Records drawn from a dataset
★ ★ ★ ★

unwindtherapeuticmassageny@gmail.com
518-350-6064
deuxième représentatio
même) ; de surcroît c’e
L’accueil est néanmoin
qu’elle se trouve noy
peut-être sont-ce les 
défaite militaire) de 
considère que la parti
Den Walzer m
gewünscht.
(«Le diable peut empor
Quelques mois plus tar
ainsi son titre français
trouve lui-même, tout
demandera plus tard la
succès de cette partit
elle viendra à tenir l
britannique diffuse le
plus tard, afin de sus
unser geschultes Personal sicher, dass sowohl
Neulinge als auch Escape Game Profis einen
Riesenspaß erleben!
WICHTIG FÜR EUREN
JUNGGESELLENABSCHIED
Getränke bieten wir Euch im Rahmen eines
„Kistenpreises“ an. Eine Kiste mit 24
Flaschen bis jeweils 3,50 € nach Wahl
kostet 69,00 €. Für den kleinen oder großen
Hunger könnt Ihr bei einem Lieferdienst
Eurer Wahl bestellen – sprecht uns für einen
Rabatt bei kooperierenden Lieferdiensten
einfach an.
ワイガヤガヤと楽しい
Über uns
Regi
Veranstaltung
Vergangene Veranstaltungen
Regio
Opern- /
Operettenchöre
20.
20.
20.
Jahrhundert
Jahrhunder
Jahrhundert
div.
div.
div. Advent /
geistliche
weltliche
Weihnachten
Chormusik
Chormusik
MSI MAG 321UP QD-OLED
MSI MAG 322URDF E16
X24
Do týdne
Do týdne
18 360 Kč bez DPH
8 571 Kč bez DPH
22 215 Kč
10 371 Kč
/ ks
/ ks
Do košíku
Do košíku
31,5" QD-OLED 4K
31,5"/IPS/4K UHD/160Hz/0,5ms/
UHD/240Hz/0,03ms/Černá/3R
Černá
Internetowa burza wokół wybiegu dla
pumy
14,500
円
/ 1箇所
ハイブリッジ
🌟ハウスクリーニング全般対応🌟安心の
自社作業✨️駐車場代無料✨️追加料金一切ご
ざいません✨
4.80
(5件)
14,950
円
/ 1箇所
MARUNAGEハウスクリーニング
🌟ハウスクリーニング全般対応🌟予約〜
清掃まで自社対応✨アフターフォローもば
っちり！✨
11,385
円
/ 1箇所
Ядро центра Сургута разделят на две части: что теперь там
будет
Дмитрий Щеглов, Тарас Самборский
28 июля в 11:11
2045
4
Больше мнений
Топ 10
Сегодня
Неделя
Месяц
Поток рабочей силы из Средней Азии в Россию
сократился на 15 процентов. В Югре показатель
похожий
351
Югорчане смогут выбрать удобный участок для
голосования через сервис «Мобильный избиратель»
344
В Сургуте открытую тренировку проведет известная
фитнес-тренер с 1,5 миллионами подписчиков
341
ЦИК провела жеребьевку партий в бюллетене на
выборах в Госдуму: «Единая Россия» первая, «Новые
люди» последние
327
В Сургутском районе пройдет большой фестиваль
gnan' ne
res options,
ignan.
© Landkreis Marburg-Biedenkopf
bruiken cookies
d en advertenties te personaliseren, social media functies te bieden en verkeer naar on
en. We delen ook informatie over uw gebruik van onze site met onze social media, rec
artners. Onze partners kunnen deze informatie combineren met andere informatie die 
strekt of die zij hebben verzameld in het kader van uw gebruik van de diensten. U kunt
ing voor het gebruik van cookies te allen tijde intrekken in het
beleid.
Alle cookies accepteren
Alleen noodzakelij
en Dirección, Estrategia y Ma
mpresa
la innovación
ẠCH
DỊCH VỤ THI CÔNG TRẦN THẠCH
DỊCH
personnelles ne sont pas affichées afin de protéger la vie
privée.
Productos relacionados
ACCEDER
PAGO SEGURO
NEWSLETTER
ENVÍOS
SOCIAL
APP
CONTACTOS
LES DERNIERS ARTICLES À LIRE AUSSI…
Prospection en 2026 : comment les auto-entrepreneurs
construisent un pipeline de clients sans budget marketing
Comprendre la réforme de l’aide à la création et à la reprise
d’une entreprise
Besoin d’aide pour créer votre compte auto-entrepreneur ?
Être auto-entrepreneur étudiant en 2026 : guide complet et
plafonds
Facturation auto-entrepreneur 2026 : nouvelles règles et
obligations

★ ★ ★ ★

▶ **Problem**
In the data above, find the line that contains "Дмитрий Щеглов, Тарас Самборский" and the line that contains "Югорчане смогут выбрать удобный участок для". Repeat exactly those lines and every line between them, and only those.

▶ **Solution**
Дмитрий Щеглов, Тарас Самборский
28 июля в 11:11
2045
4
Больше мнений
Топ 10
Сегодня
Неделя
Месяц
Поток рабочей силы из Средней Азии в Россию
сократился на 15 процентов. В Югре показатель
похожий
351
Югорчане смогут выбрать удобный участок для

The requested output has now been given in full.